━━━ Testo proposto ━━━
Qualche tempo fa, in uno dei miei soliti giri per colline alla ricerca di luoghi dove potersi fermare a riempire gli occhi di quel bello che ci circonda, pur rimanendo nell’astigiano, mi sono spinta verso quel confine dove il Monferrato e la Langa iniziano a confondersi, alla scoperta di un piccolo paese medievale, Montabone, da poco tornato all’onore delle cronache, dopo l’inserimento nella buffer zone Unesco dei paesaggi vitivinicoli del Piemonte, grazie all’intervento pittorico dell’artista cinese Zhang Enli che ha trasformato la chiesetta barocca di San Rocco in un’opera d’arte contemporanea e che ha acceso la curiosità ( e spesso anche le critiche più feroci) di molti piemontesi e l’interesse dei tanti turisti.
Per poter esprimere un parere, bisogna necessariamente toccare con mano questo intervento, che non è certo nuovo nel nostro territorio, che può annoverare fra i suoi più illustri predecessori la cappella del Barolo di Sol Lewitt a La Morra e quella del Moscato ad opera di David Tremlett a Coazzolo, sulle quali avremo sicuramente modo di tornare per un approfondimento.
━━━
*Esercizi proposti:*
1. Riscrivi in forma più breve il paragrafo del testo su Montabone che comincia con «Per poter esprimere un parere», conservandone i fatti principali.
2. Rispondi a queste domande sul testo su Montabone:
(a) Quale artista ha trasformato la chiesetta barocca di San Rocco?
(b) In quale località si trova la cappella del Barolo di Sol Lewitt?
(c) Chi ha realizzato la cappella del Moscato a Coazzolo?
3. Prosegui il testo su Montabone a partire dall'ultima frase.
I record non hanno alcun legame con il testo su Montabone.
━━━ Voci ━━━
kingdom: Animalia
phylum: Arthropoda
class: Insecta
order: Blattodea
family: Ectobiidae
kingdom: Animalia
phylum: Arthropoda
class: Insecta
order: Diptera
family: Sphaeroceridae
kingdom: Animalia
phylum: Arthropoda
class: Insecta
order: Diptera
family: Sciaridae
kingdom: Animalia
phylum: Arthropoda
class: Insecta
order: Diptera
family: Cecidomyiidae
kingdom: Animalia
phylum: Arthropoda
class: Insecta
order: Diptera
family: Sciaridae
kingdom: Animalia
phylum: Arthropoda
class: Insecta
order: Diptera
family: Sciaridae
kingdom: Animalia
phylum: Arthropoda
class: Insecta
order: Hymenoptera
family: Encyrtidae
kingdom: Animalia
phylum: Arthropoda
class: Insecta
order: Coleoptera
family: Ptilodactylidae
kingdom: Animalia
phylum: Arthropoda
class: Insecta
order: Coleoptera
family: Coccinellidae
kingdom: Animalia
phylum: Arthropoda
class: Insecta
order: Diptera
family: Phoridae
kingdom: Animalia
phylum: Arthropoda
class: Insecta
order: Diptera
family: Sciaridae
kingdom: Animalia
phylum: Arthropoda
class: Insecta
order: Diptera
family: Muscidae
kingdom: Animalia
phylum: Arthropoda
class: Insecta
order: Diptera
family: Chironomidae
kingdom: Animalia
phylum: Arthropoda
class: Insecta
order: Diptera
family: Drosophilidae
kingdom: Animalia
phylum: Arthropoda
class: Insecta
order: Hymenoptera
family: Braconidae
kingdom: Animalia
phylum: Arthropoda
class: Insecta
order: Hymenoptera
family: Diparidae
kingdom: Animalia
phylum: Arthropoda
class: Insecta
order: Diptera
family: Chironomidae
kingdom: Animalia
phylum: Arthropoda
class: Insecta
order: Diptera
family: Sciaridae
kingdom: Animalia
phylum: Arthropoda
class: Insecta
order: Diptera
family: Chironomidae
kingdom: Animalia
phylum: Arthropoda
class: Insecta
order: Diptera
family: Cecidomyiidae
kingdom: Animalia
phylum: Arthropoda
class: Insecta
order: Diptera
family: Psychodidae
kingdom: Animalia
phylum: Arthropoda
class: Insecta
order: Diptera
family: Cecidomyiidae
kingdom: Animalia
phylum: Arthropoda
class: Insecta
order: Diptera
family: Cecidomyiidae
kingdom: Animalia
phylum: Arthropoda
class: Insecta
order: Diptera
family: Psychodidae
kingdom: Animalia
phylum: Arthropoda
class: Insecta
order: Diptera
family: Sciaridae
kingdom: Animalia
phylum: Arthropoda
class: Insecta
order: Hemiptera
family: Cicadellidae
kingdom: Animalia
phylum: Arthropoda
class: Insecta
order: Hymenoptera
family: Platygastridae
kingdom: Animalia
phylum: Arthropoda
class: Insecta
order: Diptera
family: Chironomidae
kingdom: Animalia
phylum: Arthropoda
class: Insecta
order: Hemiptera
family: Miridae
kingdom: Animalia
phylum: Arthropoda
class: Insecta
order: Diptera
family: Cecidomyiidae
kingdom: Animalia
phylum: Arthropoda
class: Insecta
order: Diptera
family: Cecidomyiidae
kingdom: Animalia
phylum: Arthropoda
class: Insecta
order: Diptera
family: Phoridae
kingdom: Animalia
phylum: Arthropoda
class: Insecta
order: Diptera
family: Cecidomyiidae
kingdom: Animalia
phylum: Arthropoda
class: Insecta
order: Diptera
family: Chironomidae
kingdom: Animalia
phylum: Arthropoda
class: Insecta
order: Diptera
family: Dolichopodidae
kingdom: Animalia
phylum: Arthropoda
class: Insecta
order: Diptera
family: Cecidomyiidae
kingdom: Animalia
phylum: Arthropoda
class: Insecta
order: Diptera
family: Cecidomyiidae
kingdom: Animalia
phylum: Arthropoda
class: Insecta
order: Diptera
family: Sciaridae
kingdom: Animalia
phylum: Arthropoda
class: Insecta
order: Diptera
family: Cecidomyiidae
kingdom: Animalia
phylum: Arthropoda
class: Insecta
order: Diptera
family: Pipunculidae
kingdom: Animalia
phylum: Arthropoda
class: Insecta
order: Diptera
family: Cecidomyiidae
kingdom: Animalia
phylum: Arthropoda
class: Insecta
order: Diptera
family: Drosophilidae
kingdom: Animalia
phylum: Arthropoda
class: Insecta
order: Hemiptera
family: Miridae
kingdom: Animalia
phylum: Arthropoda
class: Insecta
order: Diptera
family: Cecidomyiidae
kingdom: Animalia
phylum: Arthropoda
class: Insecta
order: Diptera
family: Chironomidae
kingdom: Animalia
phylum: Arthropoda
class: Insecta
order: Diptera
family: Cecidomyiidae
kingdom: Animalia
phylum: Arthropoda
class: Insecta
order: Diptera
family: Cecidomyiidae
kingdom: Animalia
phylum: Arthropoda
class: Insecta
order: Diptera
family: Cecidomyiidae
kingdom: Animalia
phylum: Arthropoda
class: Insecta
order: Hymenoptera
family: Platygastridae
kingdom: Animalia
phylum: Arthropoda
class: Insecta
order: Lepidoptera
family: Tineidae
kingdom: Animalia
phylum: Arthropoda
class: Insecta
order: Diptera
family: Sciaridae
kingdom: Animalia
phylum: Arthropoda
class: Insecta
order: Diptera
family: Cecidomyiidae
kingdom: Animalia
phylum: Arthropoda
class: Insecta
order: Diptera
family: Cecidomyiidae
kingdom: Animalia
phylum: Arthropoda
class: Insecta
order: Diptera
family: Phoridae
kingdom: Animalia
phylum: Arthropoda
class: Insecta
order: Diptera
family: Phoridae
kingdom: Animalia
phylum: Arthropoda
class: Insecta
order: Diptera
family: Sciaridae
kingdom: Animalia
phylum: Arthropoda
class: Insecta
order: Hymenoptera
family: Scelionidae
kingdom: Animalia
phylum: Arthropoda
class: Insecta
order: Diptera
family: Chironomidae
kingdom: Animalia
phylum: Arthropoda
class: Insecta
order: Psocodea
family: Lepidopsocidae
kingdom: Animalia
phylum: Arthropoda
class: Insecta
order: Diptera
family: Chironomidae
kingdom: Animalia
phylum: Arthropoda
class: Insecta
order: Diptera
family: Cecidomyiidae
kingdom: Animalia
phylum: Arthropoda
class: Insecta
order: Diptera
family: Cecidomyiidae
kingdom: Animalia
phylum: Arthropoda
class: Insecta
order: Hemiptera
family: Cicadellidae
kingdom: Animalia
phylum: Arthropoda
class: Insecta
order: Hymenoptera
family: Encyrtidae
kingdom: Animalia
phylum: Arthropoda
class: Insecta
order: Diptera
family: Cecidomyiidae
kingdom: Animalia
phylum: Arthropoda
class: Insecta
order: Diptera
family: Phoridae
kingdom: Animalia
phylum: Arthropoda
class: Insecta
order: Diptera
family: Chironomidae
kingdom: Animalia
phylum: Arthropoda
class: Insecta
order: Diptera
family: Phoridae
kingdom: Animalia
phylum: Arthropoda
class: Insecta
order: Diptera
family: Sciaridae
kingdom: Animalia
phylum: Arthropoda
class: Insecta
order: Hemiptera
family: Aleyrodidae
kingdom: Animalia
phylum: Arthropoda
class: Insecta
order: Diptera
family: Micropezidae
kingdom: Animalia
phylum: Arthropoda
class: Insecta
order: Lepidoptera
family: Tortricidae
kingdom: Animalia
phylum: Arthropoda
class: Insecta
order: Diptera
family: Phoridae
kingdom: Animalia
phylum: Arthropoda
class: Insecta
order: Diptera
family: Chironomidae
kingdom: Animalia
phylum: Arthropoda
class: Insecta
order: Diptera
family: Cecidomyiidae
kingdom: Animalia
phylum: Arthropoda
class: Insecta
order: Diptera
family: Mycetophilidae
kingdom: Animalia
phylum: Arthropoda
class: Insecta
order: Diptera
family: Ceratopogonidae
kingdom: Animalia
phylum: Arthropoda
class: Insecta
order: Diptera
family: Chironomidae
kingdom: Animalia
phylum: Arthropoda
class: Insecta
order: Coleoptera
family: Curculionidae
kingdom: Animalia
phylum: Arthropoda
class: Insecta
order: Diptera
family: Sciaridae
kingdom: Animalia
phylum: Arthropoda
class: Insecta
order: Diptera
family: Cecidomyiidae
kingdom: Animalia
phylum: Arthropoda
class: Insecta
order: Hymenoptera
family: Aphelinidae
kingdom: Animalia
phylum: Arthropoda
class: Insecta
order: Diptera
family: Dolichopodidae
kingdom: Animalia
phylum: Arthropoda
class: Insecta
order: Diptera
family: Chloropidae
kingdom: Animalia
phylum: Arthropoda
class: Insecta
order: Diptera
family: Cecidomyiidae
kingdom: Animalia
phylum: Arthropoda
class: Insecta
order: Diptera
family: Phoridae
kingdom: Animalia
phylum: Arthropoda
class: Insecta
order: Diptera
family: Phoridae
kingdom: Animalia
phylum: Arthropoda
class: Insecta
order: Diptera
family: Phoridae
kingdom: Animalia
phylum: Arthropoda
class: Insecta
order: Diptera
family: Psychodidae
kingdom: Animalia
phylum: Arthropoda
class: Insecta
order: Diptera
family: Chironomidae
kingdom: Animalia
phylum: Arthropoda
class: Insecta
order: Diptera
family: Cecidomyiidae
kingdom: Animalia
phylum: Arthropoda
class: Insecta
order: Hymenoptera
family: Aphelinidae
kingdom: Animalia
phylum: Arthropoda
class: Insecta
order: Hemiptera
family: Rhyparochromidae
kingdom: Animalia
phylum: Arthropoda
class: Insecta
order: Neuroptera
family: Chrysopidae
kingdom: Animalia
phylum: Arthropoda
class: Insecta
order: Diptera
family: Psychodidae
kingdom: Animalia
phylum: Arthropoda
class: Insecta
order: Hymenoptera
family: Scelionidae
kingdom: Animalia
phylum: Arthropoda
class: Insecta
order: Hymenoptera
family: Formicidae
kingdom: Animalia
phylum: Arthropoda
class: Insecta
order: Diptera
━━━
*Soluzioni degli esercizi:*
1. Per giudicare l'intervento bisogna vederlo di persona. Non è il primo del genere sul territorio: prima ci sono state la cappella del Barolo di Sol Lewitt a La Morra e quella del Moscato di David Tremlett a Coazzolo, su cui si tornerà per un approfondimento.

2.
(a) L'artista cinese Zhang Enli.
(b) A La Morra.
(c) David Tremlett.

3.
Arrivando a Montabone.
A Montabone, piccolo gioiellino dell’astigiano arroccato sulla cima del colle da cui prende il nome, si arriva inerpicandosi fra colline che hanno già l’asprezza dal profumo di Langa, domesticate dalle famigliari linee geometriche delle vigne.
Lungo la strada, i fiori bianchi del sambuco si stanno ormai appannando nel loro sfiorire, lasciando spazio al rosso dei papaveri che sfuggono dai campi di grano, e che fanno da contro canto al vermiglio acceso dal sole delle ciliegie che stanno maturando sui rami. Tutto intorno, il paesaggio, a saperlo decifrare, ci racconta di un connubio di clima e terreno che han favorito una forte diversificazione colturale.
Come già accennato, i versanti accolgono numerose vigne, ma accanto a queste si possono incontrare boschi, campi di cereali, prati, noccioleti; a guardarsi intorno, le arnie lasciano immaginare mieli profumati, gli animali al pascolo presagiscono formaggi di cascina, e lasciando correre il pensiero, già si può pregustare l’idea di un invernale desco imbandito con polenta di antiche varietà di mais, focacce e torte di nocciola..
Una passeggiata nel centro del paese.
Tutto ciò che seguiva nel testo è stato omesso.